Barea y Geli. Una evidencia. Una prueba de que este tío existió y dejó huella. “¡Geli,
agacha, mira!”. La llamo. Se asoma. Ensombrece entonces su rostro. Traga saliva
con dificultad. Tiemblan sus labios. Y enrojecen sus ojos. Vaya. “Qué te pasa
Geli, por qué te pones así”. Se encoge de hombros. “…porque lo nuestro ya no
será… porque lo echo mucho de menos”. Me incorporo. Con envidia, pienso… Qué tío
más grande debía de ser este Barea.
V
Revuelo en el aula. Es que hay carta de Barea. Por
lo bajini. Ha escrito a Héctor. “Nos da recuerdos para todos…”. Por debajo de
las mesas, entre las piernas va pasando un folio. La letra es de aquellas que
se adivinan más que se leen. Cuando llega mi turno para leerla, me miran y me
saltan. Me siento excluido. El gigantón prosigue: “…dice que vayamos a
visitarle a Delcid”. Chissss, chissss, que viene el Bala. Antes de que el
profesor entre en la clase, Héctor ha dado la consigna: “Reunión en el patio:
Vamos a verle”.
VI
“Tú no”, me paran con la palma de la mano. Eso me
sienta como una patada en los mismísimos. “Por qué yo no”, protesto. Insisto.
Soy de Cuarto B. Quiero ir. “...porque tú no le conoces”. El Chufi, el Paella,
Geli, esperan a que me retire para empezar a desarrollar el plan. Van listos.
Me quedo quieto. Héctor me reta con la mirada. La mantengo. Al final, ve que
los minutos pasan, y cede anunciando: “…el día D será el Sábado 7 de Noviembre”.
VII
Al cerrar la puerta y dejar a todos durmiendo en
casa, qué cielo tan raso. Tan plagado de estrellas. Tan frío. Brrrr. Qué relente.
Cargo con la mochila en el hombro. Pesa. Dentro, llevo lo que me tocaba a mí. Diez
sandwichs de york. Cuatro latas de berberechos. Cuatro bolsas de ganchitos al
queso. Ocho latas de naranjada. Un tubo de leche condensada. Y tabletas de chocolate
crujiente. En la cartera, mis ahorros,
por si acaso. Bate mi corazón con nervio. Cuando llego, apenas nadie en la
Estación. Qué luz tan apagada la de estas farolas. Un tipo durmiendo en un
banco. Habíamos quedado a las seis y media junto a la taquilla de Trenes con
Salida Inmediata. Por ahí van llegando. Ahí veo al Paella. “Ehhhh….”. Por allá
se acerca el Chufi. Así se hace. Con puntualidad mardebiana. Todos con cara de
susto. A ver qué pasa cuando nuestros padres lean la nota que hemos dejado
diciendo que volvemos mañana. Geli ya se borró y dijo que no podía venir. Pero…
“¿Y Héctor…? Es el principal”. Miramos el reloj. Faltan diez minutos para que
salga el tren. “¡Ahí viene!, ¡Bien! ¡ya estamos todos!”. Palabras las justas.

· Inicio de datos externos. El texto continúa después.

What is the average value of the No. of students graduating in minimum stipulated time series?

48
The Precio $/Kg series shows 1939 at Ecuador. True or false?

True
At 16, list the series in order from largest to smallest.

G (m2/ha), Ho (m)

Un poco de miedo en el cuerpo sí que entra, sí. Vamos al andén, vía cuatro. Por
encima de la megafonía, suena una llamada: “¡Héctoooorrrrrrrr!, ¡Ven aquí
inmediatamente!”. Ese grito paraliza al grandullón, y por efecto dominó también
a nosotros. “¡Arrea!¡Es su madre!”, exclama el Chufi. La señora, en dos zancadas
se planta ante nosotros. A Héctor le sale una vocecilla deconocida, suplicante:
“…mamá… yo te explico… yo te cuento…”. Ufff, cómo le coge la oreja. “…. Ay, ay,
suéltame mamá, por favor, ay…”. Me duele hasta a mí. “¡A mí no me cuentes nada…

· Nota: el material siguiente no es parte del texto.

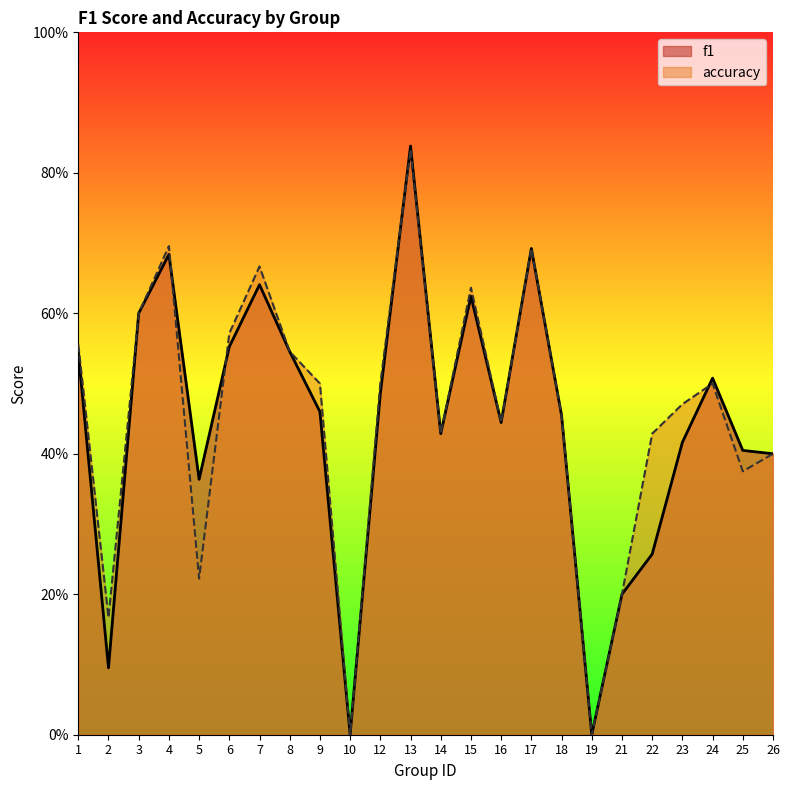

What is the value of the f1 point at the 9th from the left?

0.5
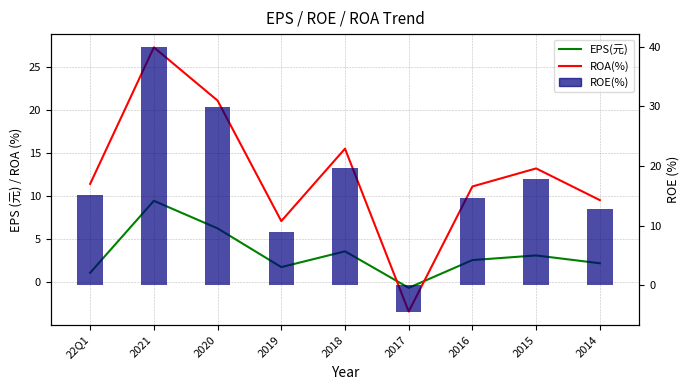

What is the total value across all series at 2017?

-8.6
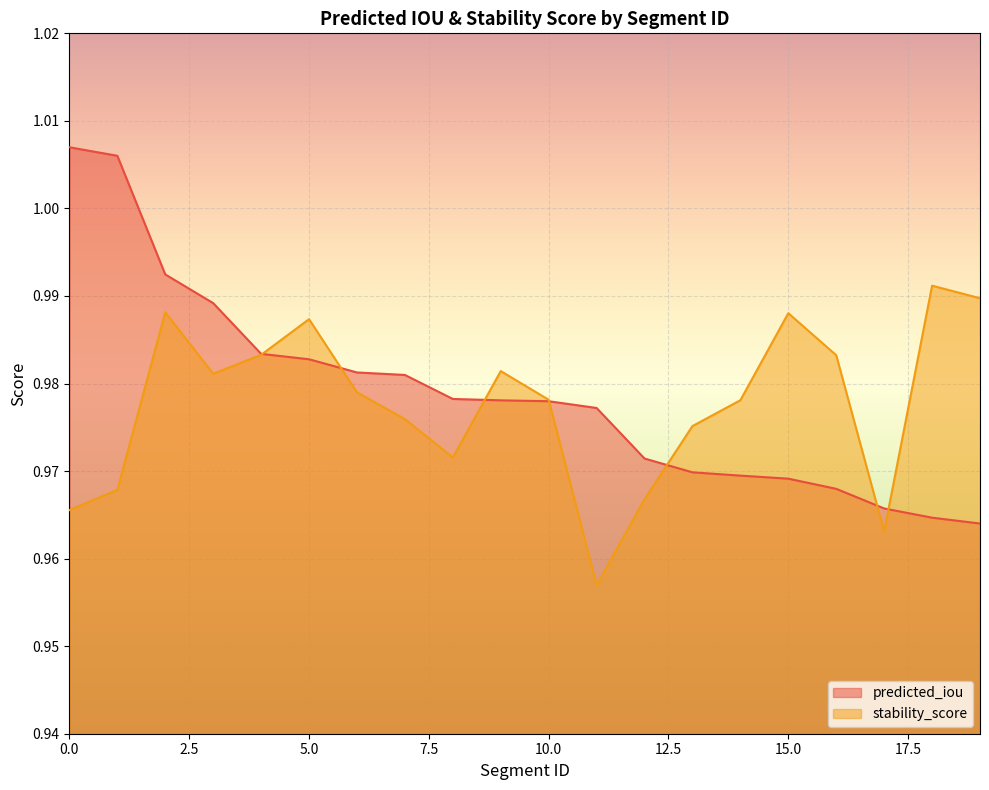

Rank the categories by stability_score value from lowest to highest.

11, 17, 0, 12, 1, 8, 13, 7, 14, 10, 6, 3, 9, 16, 4, 5, 15, 2, 19, 18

a tu padre sí, cuando lleguemos a casa, vamos…! ¡Nos vas a matar a disgustos!”.
Cómo le estira. Se va. Se va. Sin decirnos nada. Nos quedamos quietos. Ha sido un
visto y no visto. Acaba de caernos un mito. Héctor. Ahora qué. Retrocede Paella.

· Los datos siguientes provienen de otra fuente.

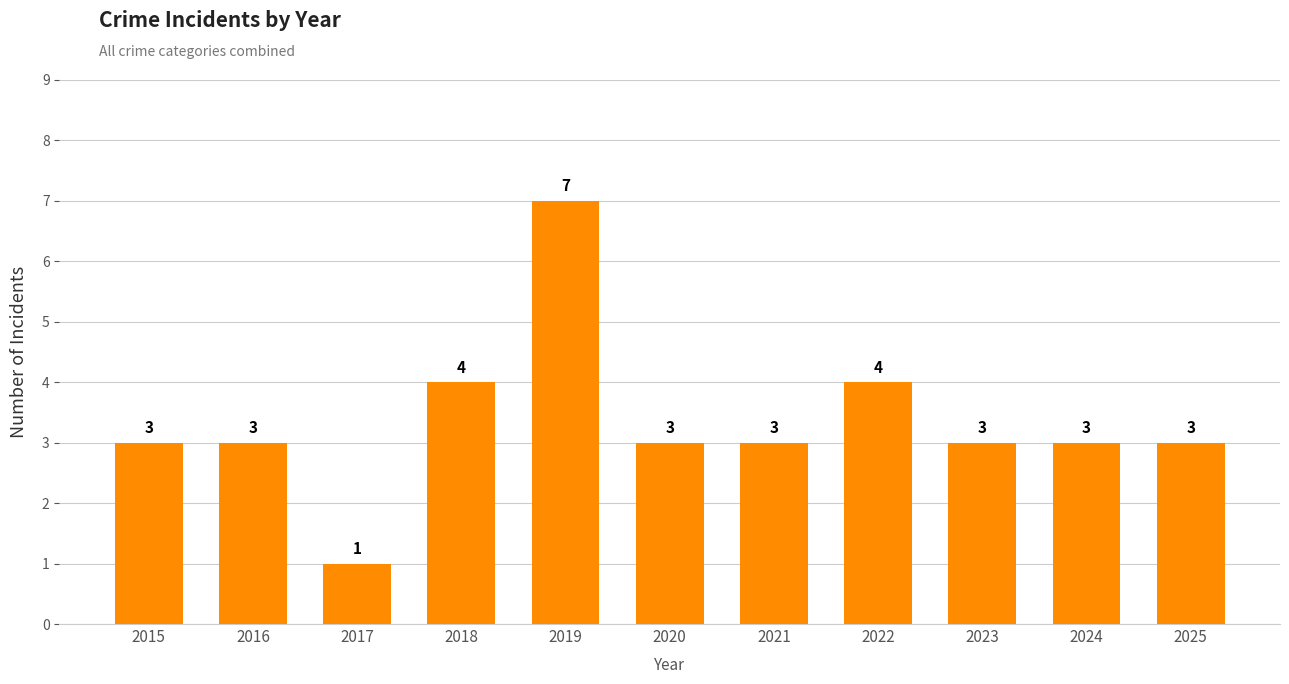

What value does the data have at 2025?

3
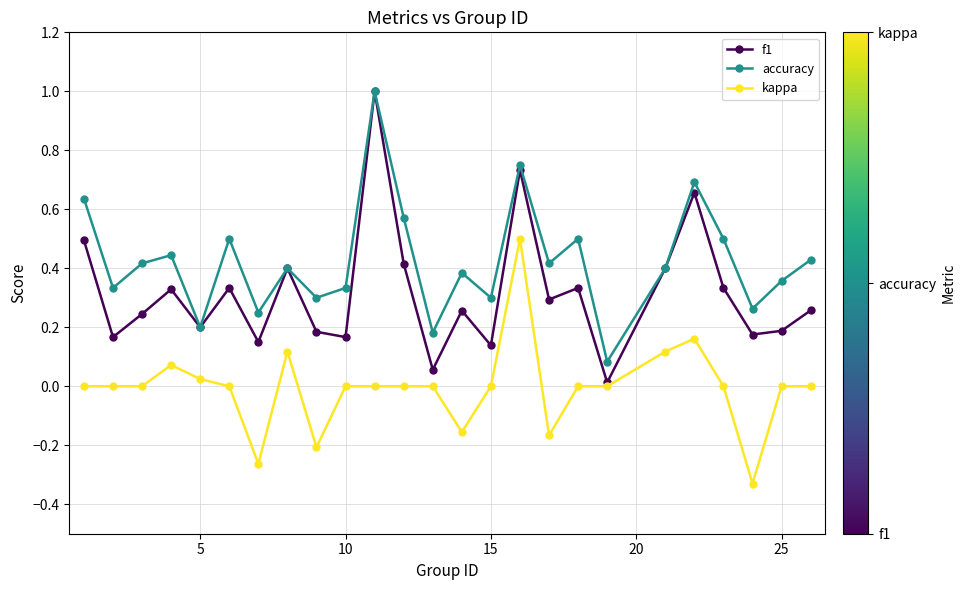

Rank the series by their average value, from lowest to highest.

kappa, f1, accuracy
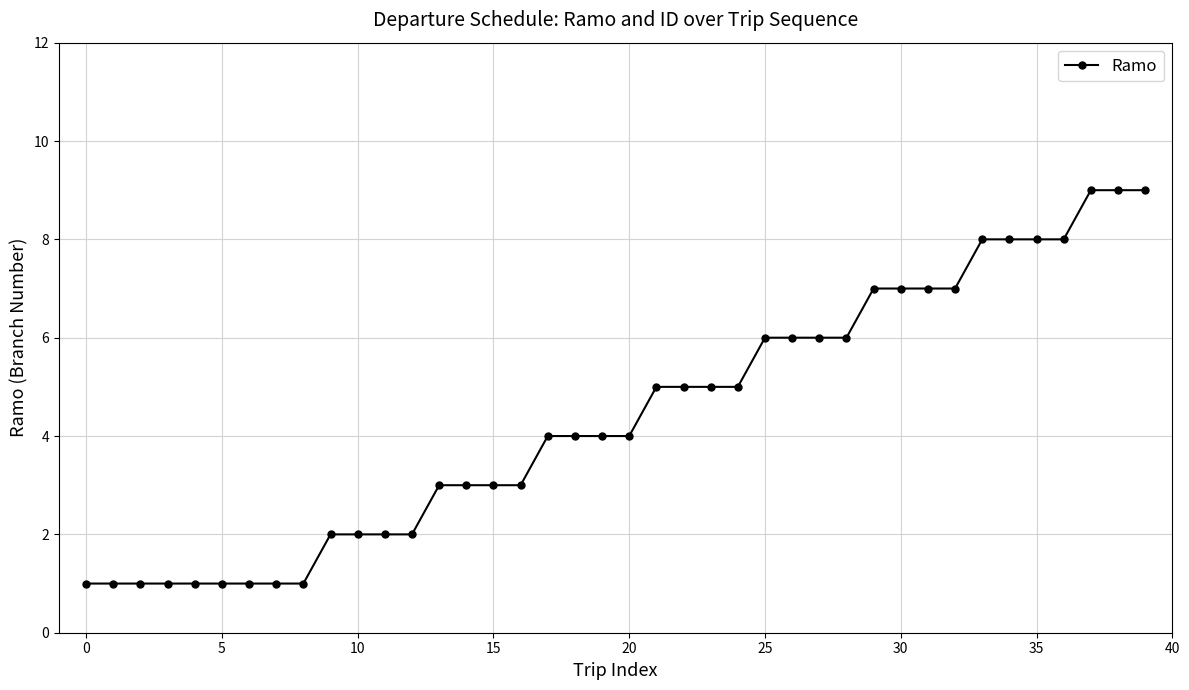

What is the sum of all values?

176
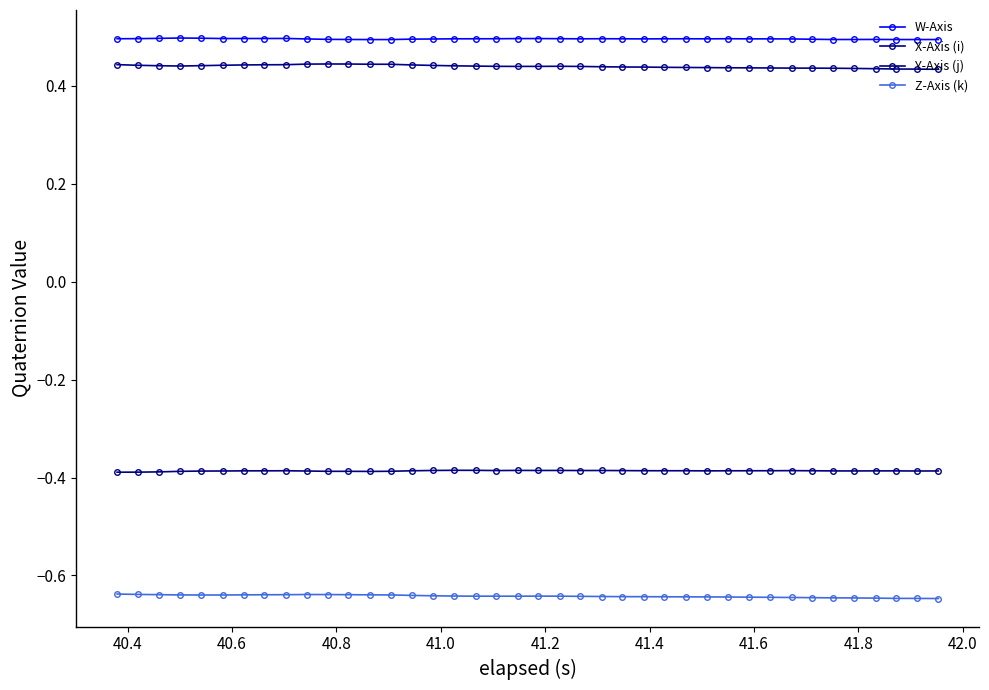

How many lines are shown in the chart?

4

“¿…se aborta la misión, Cucú?”. “Después de todo… tan poco pasa nada si no
vamos a verle”, inquiere Chufi. Me muerdo los labios. “Tren con destino Delcid se encuentra situado
en Vía 4. Efectuará su salida en breves momentos”. Pienso en una fracción de
segundo y resuelvo: “…primero, no se os ocurra llamarme más Cucú… segundo: ¡…nosotros
no nos rajamos! ¡vamos arriba, venga…!”. Me secundan. Ya estamos arriba en la
plataforma. Suena el último silbido del tren a Delcid. Ahí me pongo
trascendente: “…y tercero: aunque ya pocos te recuerden, ¡va por ti, Barea!”. Ellos
me miran raro. Debe ser porque lo he dicho yo, que soy el único que no lo conoce.